In Little v. U.S., decided on November 12, 2015, the issue was the constitutionality of the confession, which lead to conviction at trial with little or no collaborating independent evidence.
Little was picked up on an abscondence warrant and suspected of being involved in an attempted car robbery and was ushered to the interrogating room. Mr. Little’s cell phone was found inside the car, and although he vehemently denied involvement initially – eventually after several hours of interrogation confessed to the crime.
The issue on appeal was the voluntariness of the confession in light of the highly unconventional and aggressive tactics the detectives used to bring about the confession.
Detectives falsely claimed or suggested that his fingerprints were found at the scene. That he was identified by the eyewitnesses and also through photo array lineup. He may be inculpated in other robberies. He faced enhanced penalties for robbing a senior citizen.

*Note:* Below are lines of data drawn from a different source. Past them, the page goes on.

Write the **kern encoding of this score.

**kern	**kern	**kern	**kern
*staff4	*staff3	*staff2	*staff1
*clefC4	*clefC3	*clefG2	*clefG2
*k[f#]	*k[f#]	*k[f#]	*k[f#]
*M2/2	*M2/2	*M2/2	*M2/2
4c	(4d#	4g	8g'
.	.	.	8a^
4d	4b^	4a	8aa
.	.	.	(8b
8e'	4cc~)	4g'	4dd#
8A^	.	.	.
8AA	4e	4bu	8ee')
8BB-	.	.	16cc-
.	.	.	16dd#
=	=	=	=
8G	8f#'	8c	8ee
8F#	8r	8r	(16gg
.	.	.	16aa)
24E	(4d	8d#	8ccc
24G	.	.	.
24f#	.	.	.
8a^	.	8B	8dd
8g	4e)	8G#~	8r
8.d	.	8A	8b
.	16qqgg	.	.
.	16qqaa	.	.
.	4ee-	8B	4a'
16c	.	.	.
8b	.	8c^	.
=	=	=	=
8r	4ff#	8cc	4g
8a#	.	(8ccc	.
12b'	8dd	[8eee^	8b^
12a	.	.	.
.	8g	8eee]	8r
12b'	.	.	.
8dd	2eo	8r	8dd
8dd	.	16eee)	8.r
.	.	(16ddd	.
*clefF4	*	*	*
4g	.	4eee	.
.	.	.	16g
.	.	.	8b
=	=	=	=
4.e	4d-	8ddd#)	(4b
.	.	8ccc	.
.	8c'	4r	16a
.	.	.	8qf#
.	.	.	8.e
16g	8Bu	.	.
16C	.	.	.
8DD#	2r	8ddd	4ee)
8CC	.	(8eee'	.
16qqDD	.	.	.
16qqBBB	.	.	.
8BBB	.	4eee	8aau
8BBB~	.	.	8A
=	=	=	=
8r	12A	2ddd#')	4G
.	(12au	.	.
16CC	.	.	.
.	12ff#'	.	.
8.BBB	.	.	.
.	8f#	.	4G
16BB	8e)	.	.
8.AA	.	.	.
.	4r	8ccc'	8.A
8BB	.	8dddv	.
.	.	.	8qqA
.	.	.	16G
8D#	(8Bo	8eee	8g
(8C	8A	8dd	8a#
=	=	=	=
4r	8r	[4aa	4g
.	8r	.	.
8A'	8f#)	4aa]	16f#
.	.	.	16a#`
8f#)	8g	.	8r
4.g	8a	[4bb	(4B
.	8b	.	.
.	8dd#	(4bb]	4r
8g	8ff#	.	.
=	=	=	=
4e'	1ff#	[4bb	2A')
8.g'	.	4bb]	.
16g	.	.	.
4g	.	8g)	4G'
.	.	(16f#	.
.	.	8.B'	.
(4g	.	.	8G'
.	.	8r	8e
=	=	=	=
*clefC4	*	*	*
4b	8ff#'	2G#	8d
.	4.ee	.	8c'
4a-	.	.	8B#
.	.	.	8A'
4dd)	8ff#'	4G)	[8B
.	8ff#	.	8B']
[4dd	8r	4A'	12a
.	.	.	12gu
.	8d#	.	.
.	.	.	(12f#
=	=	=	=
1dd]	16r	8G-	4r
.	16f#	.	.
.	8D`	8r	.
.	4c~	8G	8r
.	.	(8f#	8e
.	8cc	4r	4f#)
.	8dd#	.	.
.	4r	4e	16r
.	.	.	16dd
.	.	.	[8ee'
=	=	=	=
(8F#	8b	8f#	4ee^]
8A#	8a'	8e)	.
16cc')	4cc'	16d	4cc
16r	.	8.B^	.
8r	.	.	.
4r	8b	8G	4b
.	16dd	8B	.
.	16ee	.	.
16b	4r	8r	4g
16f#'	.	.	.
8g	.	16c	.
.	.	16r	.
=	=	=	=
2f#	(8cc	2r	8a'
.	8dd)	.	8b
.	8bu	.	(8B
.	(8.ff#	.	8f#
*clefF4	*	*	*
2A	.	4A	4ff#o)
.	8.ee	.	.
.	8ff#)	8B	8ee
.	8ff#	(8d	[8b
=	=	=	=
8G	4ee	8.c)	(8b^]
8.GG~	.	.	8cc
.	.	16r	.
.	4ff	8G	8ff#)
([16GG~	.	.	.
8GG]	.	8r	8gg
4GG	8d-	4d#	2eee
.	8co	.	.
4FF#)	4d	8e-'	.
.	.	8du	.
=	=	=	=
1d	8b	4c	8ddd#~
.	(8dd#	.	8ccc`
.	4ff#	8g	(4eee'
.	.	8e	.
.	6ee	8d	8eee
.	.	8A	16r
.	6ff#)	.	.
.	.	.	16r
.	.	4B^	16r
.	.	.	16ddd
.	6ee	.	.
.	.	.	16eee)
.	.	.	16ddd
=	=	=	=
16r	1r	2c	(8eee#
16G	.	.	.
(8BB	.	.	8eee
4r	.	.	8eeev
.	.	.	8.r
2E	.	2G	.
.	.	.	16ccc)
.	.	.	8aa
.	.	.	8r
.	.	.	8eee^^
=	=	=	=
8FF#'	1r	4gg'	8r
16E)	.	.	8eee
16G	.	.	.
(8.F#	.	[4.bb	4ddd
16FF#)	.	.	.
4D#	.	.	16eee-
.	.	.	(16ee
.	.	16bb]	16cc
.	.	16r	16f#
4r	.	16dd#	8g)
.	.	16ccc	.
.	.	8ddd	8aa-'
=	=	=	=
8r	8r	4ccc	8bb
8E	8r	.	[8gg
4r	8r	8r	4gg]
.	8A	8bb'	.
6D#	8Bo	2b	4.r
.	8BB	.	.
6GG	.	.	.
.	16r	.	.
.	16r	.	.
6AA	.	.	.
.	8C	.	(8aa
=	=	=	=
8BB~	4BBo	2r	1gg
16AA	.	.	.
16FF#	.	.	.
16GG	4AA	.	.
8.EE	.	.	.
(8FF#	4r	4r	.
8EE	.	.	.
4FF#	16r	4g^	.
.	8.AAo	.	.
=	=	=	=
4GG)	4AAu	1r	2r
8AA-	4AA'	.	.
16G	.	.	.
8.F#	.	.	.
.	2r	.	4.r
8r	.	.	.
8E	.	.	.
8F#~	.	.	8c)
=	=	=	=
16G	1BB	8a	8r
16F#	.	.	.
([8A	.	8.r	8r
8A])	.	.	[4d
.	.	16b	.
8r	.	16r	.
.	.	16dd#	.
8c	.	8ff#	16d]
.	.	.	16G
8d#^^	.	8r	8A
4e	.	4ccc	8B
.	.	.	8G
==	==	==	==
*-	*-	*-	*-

But the two tactics/statements by the detectives that swayed the decision of the Court, that the detectives had crossed the line, had to do with Little’s latent request to involve his possible lawyer with a deal negotiations first suggested by the detectives, and the repeated insinuations that Mr. Little may be sexually assaulted at the jail given his age and disposition.
Specifically the detectives suggested “you know Wee Wee down at LeDroit Park? You know what happened to him when he got locked up?” Detective Crespo asked. “The day Wee Wee went to jail, you know he’s an adult now. Somebody sexually assaulted him. That’s not how you want to live your life. You ain’t no Wee Wee.” Wee Wee turned out also to be Mr. Little’s godbrother and thus these statements were particularly effective against him.
A confession is admitted in evidence if the government proves by a preponderance of the evidence that a defendant’s statement was voluntarily.
“The test for determining the voluntariness of specific statements ‘is whether, under the totality of the circumstances, the will of the [suspect] was overborne in such a way as to render his confession the product of coercion.’
The Court also expounded that certain interrogations techniques particular to a suspect such as here and with suggestions of possible sexual assault in the prison “are so offensive to a civilized system of justice that they must be condemned under the Due Process Clause.”
The Court in reversing the conviction, suppressing the confession, and ordering a new trial held “where police were interrogating a teenage suspect who was chained to the floor in a small station house interrogation room, where they instilled in him a fear of being raped in jail, where they played up the risk that he would be prosecuted for myriad robberies they did not suspect him of committing, and where the suspect emphatically denied he had robbed anybody until police told him, when he inquired “So where my lawyer at?,” that he had to confess before he could arrange a meeting with his lawyer, the combination of the timing and the nature and intensity of these tactics leads us to the conclusion that the confession was not voluntary, that its centrality to the government’s case precludes it from being deemed harmless,16 and that Mr. Little should have a new trial at which his confession is excluded.”
This case is significant as it provides a legal precedent for cases in which Miranda warning was deemed waived first voluntarily and later as the interrogations persisted, determined to be too coercive to be held constitutional overall.
There was also no other corroborating evidence linking Little to the crime to provide independent basis for the conviction excluding the confession.